The group backing "Halt" was organized in 1980 as a successor
organization to the group "Kameradschaft Babenberg", which had
been disbanded by the authorities in April 1980. The editorial
staff of the publication is made up of activists from that
"Kameradschaft", as well as members of the neo-Nazi groups
"Aktion Neue Rechte", the "Nationalistischer Bund Nordland"
and the "Nationaldemokratische Partei" (NDP) whose membership
includes Gottfried Kussel and Gerd Honsik who have records of
violating the Law Against Renewing National Socialist
Activities. Honsik has an especially long record of
violations. The group has tried repeatedly, but
unsuccessfully, to form a new party. Their last efforst were
in November 1984, when they tried to found a "National Front
Party"; however, an Austrian Consititutional Court decision of
March 3, 1987 declared that the party's program strongly
paralleled the NSDAPs program.[6] The activites of the group
backing "Halt" have repeatedly been subjected to parliamentary
inquiries because of their propaganda which was spread
particularly among young people.

Emil Lachout had not been prominent in neo-Nazi circles before
the publication of this "document", which soon gave him a
certain prominence among groups who denied the existence of
gas-chambers during the Third Reich. While Lachout insists
that he has not supplied neo-nazi groups with documents, these
groups say the contrary. For instance, Lachout's role was
described in "Sieg", another neo-Nazi publication:

  "October 27, shortly before his retirement, the former
  special agent of the Austrian Federal Government broke
  his silence and gave the magazine 'Halt' exclusive 
  rights to an officially notarized document."[7]

Walter Ochensberger, the publisher of this neo-Nazi magazine,
comes from Austria's westermost state, Vorarlberg. "Sieg" has
repeatedly been confiscated due to its offences against the
Law Against the Renewal of National Socialist Activity. The
above mentioned issue of "Sieg" contained a statement by
Lachout, certified by the Viennese District Court of
Favoriten, that could not have reached the magazine's office
had Lachout not sent it himself. In this document Lachout said
"There never were gas-chambers in Mauthausen that were used
for killing people before the camp's liberation in 1945."[8]

Another issue of "Sieg" published correspondence between
Lachout and the Ministry for Education, Art and Sport which,
in all probability, also could only ahve reached the newspaper
through Lachout himself.[9]

The publisher of Halt, Gerd Honsik, recently published a book
titled, "Freispruch fuer Hitler? - 36 ungehoerte Zeugen wider
die Gaskammer"[10] which has already been confiscated by the
Vienna Public Prosecutor's Office. In this book, another
Lachout "document" appears that again could only have been
included because Lachout personally turned it over to Honsik.

**INFORMATION PROVIDED:**
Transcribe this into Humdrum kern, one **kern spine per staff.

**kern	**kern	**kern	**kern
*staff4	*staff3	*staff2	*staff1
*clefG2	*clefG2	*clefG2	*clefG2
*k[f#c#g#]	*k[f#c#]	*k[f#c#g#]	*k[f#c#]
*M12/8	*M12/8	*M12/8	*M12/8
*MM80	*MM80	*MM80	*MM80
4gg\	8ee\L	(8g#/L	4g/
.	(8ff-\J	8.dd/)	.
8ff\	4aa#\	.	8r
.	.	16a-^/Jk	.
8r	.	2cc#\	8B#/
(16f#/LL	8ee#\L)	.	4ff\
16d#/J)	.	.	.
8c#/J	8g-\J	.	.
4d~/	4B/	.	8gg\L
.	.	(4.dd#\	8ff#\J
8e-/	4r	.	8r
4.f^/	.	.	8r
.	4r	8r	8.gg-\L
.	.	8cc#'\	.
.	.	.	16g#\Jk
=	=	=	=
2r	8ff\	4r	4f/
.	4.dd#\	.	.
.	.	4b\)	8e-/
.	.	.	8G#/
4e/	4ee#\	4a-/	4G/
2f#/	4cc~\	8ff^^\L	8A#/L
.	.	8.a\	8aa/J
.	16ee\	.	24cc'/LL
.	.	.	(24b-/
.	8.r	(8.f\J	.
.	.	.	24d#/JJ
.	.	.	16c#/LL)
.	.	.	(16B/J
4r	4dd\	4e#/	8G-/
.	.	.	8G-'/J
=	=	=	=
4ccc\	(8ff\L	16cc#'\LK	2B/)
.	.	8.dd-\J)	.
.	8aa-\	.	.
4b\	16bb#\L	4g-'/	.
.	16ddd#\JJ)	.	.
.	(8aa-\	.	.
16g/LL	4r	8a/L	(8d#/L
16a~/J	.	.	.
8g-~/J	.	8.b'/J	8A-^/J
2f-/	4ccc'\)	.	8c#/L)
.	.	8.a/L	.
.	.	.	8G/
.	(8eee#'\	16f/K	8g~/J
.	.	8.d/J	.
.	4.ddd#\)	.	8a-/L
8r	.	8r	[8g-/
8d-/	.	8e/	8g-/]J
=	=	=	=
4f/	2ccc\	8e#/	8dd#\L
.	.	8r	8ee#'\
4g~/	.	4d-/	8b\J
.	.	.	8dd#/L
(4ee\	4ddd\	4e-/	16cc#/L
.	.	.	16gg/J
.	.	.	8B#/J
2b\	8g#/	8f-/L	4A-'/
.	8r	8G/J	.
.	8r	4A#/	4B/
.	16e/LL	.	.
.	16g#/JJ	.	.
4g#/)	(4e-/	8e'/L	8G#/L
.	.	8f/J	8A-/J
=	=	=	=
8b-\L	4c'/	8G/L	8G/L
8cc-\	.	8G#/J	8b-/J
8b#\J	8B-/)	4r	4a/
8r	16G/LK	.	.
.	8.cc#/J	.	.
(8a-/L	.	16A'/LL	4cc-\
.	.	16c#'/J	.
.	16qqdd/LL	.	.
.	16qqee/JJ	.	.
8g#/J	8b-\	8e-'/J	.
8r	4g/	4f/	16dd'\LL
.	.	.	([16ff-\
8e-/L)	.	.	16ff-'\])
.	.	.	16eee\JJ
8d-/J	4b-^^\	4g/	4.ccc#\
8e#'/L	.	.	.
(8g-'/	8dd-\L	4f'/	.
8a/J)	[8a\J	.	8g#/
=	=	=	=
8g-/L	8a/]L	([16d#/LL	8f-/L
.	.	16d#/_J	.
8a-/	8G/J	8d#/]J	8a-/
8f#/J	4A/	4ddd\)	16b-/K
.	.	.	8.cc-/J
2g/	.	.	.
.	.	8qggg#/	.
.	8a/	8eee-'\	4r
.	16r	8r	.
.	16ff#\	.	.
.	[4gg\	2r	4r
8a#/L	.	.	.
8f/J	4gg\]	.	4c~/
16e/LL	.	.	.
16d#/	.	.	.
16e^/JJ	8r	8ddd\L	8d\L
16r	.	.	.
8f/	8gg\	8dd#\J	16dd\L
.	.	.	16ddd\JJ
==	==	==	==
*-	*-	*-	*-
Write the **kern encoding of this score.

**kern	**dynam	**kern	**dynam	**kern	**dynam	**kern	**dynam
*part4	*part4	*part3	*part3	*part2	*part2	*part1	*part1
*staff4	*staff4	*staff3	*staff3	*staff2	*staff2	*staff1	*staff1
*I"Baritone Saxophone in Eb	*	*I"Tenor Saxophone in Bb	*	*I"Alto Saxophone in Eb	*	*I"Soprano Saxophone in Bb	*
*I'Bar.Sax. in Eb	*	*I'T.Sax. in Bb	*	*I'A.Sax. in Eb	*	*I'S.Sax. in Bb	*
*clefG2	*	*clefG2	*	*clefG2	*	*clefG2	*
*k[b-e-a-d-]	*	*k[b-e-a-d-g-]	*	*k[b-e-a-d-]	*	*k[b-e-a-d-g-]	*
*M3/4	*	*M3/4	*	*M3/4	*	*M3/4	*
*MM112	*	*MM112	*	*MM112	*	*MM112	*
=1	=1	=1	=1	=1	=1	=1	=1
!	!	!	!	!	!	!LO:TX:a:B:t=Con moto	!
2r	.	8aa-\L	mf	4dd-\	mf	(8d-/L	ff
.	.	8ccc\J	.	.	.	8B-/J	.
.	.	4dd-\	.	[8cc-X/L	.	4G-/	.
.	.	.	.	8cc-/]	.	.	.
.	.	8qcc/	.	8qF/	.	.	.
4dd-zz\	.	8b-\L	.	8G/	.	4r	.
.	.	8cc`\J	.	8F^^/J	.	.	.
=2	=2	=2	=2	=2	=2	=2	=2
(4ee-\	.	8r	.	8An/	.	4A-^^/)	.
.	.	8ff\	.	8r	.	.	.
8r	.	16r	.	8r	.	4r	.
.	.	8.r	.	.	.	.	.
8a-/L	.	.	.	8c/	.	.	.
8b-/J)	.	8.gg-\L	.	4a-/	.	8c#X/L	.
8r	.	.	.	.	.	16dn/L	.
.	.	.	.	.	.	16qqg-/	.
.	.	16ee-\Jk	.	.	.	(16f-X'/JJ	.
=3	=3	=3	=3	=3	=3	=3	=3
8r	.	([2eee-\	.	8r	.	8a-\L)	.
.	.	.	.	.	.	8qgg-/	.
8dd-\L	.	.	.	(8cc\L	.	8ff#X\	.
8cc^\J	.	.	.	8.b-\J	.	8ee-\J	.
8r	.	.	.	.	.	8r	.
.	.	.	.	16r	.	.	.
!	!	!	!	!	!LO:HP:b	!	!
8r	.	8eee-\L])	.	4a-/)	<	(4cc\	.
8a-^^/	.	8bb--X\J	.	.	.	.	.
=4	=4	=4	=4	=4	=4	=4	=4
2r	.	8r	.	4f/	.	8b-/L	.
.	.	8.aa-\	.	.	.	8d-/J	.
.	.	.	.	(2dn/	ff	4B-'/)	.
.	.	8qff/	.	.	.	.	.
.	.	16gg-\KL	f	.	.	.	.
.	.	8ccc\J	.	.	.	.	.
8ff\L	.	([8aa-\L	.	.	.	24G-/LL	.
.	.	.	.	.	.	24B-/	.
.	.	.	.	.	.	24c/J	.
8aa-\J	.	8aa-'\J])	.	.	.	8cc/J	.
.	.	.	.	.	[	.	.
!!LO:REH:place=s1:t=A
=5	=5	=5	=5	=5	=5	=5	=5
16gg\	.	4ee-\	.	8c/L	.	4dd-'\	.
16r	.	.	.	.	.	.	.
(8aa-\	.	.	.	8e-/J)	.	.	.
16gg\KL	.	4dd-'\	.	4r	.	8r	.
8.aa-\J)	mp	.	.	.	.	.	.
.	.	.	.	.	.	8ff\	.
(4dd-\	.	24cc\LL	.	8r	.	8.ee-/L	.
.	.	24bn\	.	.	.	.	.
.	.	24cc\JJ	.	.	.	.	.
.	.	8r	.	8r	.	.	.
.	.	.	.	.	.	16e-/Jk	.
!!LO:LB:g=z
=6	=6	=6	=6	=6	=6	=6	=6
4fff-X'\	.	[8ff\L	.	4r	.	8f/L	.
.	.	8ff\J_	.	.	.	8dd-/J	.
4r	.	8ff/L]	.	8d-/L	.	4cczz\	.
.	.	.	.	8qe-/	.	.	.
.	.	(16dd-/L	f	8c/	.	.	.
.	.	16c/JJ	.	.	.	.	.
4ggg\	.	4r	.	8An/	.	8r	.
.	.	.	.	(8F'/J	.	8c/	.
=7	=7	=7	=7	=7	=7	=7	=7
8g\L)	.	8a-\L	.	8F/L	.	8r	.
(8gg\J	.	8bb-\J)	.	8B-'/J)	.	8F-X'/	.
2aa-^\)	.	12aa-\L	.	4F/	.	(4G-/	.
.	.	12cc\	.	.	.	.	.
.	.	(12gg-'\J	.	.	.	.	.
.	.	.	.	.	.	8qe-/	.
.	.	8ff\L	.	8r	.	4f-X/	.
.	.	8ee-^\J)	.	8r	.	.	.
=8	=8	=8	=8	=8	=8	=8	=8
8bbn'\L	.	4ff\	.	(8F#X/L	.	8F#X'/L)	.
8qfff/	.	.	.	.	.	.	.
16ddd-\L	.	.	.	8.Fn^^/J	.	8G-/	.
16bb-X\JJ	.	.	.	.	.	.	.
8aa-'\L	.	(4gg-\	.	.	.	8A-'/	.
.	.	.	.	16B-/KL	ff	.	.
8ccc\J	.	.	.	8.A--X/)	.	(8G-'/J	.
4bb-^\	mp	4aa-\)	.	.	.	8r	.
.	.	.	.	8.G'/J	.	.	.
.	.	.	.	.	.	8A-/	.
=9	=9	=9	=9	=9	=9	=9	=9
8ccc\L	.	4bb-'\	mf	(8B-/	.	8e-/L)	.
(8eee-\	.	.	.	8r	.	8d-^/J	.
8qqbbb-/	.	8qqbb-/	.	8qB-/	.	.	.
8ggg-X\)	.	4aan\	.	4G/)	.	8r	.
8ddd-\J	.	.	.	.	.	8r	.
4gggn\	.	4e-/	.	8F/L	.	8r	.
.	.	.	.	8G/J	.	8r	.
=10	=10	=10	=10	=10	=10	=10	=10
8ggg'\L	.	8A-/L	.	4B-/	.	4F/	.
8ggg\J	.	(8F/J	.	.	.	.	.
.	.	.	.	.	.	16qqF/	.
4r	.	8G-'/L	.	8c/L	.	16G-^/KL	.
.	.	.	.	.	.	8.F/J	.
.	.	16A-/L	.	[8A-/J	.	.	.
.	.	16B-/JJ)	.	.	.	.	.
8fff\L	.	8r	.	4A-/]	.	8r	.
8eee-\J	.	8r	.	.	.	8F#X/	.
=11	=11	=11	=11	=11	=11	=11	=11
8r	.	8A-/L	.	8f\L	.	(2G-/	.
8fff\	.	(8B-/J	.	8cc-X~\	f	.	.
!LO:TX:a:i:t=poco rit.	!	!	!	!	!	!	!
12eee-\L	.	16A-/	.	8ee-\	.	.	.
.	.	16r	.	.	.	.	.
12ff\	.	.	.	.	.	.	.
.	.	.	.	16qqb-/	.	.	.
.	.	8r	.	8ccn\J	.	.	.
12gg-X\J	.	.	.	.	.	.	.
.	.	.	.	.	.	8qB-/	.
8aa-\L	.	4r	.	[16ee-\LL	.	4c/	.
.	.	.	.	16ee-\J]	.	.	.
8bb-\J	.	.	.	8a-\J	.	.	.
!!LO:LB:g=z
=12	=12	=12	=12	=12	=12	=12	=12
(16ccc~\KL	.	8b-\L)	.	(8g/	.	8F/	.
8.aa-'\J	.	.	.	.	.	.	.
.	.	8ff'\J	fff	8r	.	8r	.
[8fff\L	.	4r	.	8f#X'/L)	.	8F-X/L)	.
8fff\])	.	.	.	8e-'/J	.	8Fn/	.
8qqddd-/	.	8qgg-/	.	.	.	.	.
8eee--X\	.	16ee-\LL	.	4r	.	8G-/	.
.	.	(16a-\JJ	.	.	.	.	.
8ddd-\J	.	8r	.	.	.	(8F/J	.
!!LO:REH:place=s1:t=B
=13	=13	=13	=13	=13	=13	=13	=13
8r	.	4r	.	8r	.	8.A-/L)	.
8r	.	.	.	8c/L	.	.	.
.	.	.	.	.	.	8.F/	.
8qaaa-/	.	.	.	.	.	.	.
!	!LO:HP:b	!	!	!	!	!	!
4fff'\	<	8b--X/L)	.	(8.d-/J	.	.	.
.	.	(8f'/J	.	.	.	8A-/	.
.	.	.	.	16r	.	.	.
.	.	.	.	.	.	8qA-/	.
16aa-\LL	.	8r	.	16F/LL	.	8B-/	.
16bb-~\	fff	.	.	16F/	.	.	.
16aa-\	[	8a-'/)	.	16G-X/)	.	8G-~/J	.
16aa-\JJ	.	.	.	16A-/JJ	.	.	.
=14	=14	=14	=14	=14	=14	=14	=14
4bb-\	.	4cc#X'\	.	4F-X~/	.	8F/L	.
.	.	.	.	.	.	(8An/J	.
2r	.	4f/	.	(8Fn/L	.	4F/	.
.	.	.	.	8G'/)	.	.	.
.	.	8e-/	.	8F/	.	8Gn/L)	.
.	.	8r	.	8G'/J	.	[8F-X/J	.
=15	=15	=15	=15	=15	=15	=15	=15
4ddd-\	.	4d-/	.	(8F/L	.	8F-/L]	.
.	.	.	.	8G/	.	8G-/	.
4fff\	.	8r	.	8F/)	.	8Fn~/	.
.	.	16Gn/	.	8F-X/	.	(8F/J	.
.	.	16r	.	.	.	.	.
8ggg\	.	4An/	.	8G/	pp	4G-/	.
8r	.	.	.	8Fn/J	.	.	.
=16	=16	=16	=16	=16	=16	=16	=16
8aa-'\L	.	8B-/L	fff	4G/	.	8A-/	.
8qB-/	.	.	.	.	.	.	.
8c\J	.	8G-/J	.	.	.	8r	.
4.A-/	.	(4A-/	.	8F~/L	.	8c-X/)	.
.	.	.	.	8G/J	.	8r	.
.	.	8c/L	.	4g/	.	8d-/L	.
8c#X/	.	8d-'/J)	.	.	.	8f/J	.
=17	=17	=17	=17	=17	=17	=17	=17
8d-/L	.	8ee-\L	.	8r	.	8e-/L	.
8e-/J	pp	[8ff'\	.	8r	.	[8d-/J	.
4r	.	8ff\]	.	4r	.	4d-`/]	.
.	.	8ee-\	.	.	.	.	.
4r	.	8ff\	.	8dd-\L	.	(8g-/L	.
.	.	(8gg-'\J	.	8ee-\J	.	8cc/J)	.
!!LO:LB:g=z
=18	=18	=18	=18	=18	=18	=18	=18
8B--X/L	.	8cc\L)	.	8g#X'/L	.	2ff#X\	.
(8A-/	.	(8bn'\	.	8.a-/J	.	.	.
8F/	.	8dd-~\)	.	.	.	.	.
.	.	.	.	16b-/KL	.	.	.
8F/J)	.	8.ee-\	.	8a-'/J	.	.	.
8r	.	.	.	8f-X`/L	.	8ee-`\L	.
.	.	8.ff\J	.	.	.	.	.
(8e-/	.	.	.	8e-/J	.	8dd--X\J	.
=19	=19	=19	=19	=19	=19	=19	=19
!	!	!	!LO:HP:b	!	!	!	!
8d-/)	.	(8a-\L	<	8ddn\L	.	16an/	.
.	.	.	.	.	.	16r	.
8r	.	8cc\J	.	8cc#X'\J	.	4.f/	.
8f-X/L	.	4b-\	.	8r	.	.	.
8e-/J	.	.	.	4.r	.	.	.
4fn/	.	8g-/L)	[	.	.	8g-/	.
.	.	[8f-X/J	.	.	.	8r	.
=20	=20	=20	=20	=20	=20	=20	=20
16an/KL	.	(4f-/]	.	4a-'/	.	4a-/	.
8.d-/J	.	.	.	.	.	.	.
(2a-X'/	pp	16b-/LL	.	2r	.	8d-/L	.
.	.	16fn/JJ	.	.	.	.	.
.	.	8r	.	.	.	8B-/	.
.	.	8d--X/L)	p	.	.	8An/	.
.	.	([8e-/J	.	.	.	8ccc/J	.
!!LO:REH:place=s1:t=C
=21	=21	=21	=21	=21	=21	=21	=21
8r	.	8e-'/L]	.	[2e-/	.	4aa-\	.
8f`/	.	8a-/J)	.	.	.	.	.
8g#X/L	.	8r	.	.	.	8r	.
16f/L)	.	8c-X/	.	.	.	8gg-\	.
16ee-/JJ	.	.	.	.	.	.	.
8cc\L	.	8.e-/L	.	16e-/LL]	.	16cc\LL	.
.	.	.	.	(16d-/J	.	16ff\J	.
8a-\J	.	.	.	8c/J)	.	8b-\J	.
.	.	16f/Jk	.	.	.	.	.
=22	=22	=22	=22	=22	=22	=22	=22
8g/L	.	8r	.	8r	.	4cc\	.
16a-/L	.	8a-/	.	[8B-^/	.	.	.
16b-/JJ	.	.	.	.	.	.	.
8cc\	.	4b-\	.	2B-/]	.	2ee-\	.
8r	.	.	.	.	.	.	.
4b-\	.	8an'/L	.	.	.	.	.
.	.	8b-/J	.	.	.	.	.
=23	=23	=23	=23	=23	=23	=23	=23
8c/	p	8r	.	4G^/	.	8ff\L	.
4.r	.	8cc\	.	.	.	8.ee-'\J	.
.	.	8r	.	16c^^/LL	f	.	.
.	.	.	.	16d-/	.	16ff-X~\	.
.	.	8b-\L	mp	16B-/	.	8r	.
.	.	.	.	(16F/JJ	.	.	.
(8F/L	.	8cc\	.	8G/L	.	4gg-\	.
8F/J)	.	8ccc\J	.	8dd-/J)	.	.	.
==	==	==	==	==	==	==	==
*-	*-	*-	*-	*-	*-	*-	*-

**YOUR TASKS:**
a) In the text about Emil Lachout and the magazine "Halt," which Austrian state does Walter Ochensberger come from?
b) From the text about Emil Lachout and the magazine "Halt," copy word for word the passage starting with "The publisher of Halt, Gerd" and going on through "over to Honsik.".

**ANSWERS BY ITEM:**
a) Vorarlberg.

b)
The publisher of Halt, Gerd Honsik, recently published a book
titled, "Freispruch fuer Hitler? - 36 ungehoerte Zeugen wider
die Gaskammer"[10] which has already been confiscated by the
Vienna Public Prosecutor's Office. In this book, another
Lachout "document" appears that again could only have been
included because Lachout personally turned it over to Honsik.